10. An electronic device, comprising:
at least one processing unit; and
at least one memory coupled to the at least one processing unit and storing instructions executable by the at least one processing unit, the instructions, upon execution by the at least one processing unit, causing the electronic device to perform actions comprising:
determining a set of music materials from a music material library based on semantic information of a video content;
determining motion information of a video content based on a difference between a set of frames of the video content; and
obtaining a music content generated based on the set of music materials and the motion information, wherein a structure of the music content matches with the motion information of the video content.
11. The electronic device of claim 10, wherein determining a set of music materials from a music material library based on semantic information of a video content comprises:
determining a first semantic feature of the video content using a video encoder; and
determining the set of music materials from the music material library based on a comparison between the first semantic feature and a second semantic feature of a music material in the music material library.

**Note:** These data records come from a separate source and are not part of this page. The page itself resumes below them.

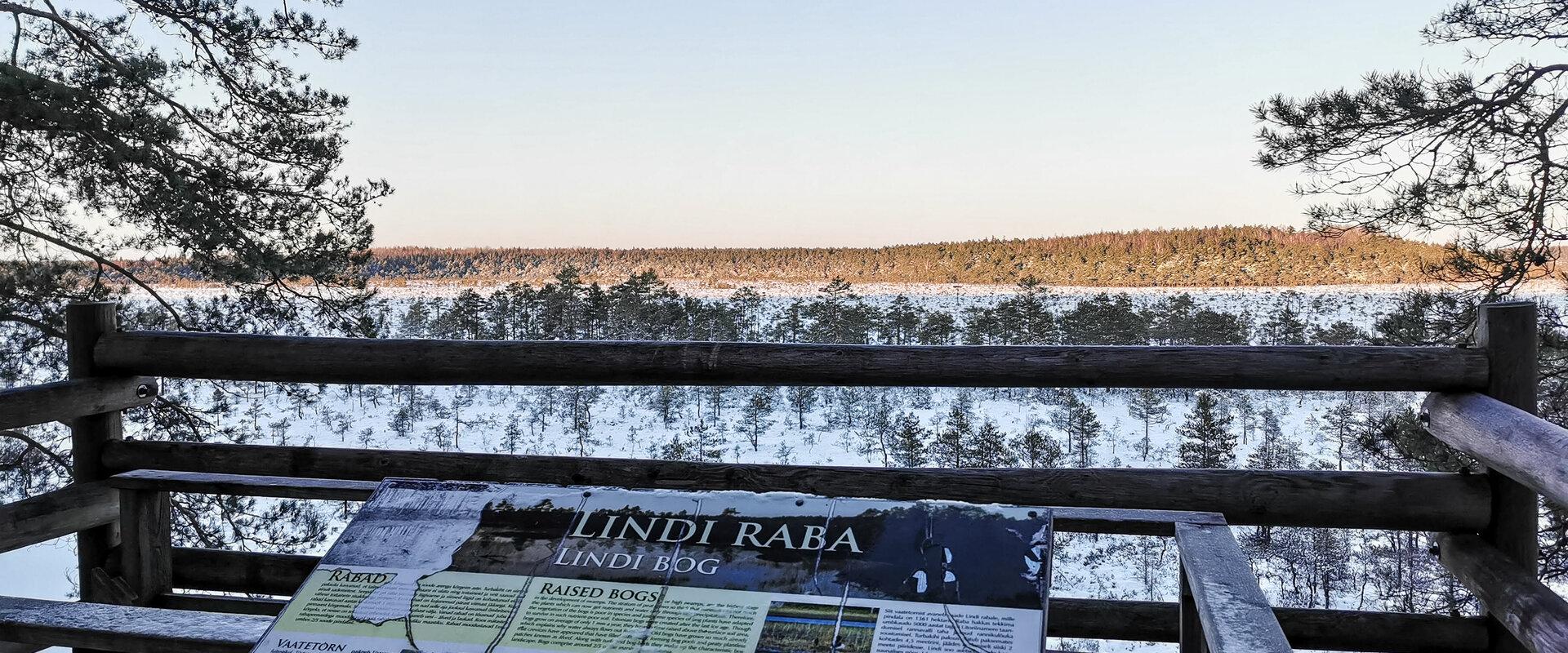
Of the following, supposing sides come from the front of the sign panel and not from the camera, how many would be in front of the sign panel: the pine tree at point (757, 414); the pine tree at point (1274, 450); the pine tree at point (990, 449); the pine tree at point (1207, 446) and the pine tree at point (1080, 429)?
0

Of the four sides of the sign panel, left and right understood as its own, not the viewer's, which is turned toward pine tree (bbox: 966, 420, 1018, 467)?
back

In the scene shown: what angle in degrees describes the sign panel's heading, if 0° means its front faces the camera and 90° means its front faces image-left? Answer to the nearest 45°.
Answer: approximately 0°

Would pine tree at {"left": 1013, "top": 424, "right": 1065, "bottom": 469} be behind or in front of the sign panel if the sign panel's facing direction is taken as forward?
behind

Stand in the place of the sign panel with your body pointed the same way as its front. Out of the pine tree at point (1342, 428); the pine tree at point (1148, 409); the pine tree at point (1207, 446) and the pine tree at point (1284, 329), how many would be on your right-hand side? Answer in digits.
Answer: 0

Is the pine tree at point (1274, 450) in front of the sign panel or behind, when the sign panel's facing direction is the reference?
behind

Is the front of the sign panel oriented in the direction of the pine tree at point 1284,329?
no

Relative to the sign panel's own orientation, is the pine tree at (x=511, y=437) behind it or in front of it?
behind

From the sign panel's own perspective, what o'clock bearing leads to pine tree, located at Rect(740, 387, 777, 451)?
The pine tree is roughly at 6 o'clock from the sign panel.

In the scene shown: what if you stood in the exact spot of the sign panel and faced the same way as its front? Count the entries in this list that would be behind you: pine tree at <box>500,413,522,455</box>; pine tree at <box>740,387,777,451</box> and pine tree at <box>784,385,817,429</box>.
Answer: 3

12. The electronic device of claim 11, wherein the second semantic feature is generated using a music encoder, and the video encoder and the music encoder are jointly trained through the following process:
obtaining a plurality of training pairs, each training pair comprising a video sample and a corresponding music sample;
generating a training video feature of the video sample and a training music feature of the corresponding music sample;
determining a contrastive loss based on the training video feature and the training music feature; and
jointly training the video encoder and the music encoder based on the contrastive loss.
13. The electronic device of claim 11, wherein the first sematic feature is generated based on at least one of: visual embedding of the video content, or textual description information of the video content; and/or
wherein the second sematic feature is generated based on at least one of: audio embedding of the music content, or textual description information of the music content.

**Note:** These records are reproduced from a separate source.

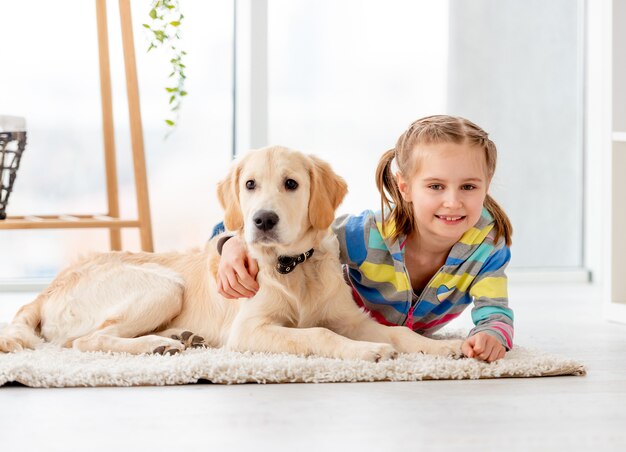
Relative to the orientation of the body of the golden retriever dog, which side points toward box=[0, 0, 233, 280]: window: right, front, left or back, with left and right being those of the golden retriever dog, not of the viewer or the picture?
left

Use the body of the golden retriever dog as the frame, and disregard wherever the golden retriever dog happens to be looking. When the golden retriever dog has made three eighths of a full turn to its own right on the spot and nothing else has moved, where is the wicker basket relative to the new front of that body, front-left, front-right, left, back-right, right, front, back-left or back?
right

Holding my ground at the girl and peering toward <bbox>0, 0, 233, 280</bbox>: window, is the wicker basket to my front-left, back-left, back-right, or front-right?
front-left

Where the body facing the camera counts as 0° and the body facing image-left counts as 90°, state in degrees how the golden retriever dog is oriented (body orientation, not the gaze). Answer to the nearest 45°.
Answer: approximately 270°

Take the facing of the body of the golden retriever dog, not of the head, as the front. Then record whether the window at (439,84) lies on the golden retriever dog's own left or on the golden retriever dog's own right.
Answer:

14. The electronic device of claim 10, wherein the structure of the music content indicates a distribution of energy of the music content, the energy indicating a variance intensity of the music content.
15. The electronic device of claim 10, wherein a correlation level between the variance intensity of the music content and a motion intensity indicated by the motion information is greater than a threshold.

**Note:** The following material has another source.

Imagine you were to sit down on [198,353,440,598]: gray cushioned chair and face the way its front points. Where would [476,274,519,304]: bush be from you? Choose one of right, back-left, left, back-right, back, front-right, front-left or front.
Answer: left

16. The electronic device of claim 10, wherein obtaining a music content generated based on the set of music materials and the motion information comprises:
generating a target music structure based on the motion information of the video content; and
generating, according to the target music structure, the music content based on the set of candidate music materials.
17. The electronic device of claim 1, wherein obtaining a music content generated based on the set of music materials and the motion information comprises:
obtaining a set of candidate music contents generated based on a set of predetermined music structures; and
determining a target music content from the set of candidate music contents, wherein a structure of the target music content matches with the motion information of the video content.
18. The electronic device of claim 10, the actions further comprising:
adding the music content to the video content as a background music.
19. A non-transitory computer-readable storage medium, having a computer program stored thereon which, upon execution by an electronic device, causes the device to perform actions comprising:
determining a set of music materials from a music material library based on semantic information of a video content;
determining motion information of a video content based on a difference between a set of frames of the video content; and
obtaining a music content generated based on the set of music materials and the motion information, wherein a structure of the music content matches with the motion information of the video content.